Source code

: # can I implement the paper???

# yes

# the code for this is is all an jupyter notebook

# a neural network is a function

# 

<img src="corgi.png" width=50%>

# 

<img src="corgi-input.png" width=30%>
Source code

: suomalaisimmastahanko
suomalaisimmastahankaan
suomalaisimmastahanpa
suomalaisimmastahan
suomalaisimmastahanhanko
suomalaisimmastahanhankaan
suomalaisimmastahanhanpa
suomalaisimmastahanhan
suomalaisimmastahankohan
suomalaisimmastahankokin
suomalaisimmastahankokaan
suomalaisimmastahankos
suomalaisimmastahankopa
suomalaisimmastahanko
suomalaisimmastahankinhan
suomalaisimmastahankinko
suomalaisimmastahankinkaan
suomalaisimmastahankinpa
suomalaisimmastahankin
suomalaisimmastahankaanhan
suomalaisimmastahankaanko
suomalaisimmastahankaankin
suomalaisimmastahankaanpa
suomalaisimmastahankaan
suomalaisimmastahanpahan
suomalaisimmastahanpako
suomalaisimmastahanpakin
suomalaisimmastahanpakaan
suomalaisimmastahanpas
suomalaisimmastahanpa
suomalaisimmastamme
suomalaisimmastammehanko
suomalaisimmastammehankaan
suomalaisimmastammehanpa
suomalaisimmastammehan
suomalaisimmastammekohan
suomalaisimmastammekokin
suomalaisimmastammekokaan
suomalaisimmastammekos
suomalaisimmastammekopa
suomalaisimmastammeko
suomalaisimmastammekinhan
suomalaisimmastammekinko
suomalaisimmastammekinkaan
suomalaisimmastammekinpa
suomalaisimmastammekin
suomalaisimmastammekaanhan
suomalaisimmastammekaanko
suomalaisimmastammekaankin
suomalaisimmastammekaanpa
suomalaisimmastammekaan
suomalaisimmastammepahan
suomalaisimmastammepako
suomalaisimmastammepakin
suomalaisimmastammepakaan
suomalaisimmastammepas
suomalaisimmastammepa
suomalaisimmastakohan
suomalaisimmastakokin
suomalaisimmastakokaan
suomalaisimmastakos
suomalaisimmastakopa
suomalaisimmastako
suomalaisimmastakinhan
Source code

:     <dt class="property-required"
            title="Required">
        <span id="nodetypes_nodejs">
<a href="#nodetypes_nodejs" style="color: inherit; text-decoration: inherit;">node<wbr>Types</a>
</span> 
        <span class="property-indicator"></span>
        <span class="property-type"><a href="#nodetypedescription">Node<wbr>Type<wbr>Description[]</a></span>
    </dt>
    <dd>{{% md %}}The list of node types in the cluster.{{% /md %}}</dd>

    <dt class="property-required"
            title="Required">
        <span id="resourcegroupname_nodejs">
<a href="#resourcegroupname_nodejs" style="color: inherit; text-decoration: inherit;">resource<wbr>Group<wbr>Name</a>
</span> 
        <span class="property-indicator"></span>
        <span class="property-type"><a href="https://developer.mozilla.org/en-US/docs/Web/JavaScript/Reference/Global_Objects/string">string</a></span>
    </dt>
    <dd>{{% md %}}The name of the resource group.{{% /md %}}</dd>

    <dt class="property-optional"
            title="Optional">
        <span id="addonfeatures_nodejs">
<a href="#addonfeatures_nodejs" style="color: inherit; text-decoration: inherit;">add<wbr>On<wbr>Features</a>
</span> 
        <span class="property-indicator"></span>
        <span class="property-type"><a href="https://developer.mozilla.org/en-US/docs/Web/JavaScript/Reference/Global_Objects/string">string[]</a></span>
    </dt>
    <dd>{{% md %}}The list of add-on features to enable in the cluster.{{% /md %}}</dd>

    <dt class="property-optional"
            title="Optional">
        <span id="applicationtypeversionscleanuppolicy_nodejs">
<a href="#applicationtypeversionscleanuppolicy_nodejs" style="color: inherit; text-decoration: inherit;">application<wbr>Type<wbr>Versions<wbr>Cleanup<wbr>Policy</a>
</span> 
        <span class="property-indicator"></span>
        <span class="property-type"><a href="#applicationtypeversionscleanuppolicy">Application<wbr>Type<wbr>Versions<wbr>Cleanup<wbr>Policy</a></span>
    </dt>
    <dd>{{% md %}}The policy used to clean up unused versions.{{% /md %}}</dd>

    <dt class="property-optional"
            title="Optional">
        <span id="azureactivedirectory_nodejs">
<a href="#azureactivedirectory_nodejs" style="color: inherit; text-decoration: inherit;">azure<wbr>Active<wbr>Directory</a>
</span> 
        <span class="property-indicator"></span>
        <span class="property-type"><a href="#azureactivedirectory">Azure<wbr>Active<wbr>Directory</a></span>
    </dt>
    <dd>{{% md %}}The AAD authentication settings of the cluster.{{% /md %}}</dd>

★ ★ ★ ★ ★

Work to complete
Return each line of the records in which the string "list" occurs.

Solution for this problem
    <dd>{{% md %}}The list of node types in the cluster.{{% /md %}}</dd>
    <dd>{{% md %}}The list of add-on features to enable in the cluster.{{% /md %}}</dd>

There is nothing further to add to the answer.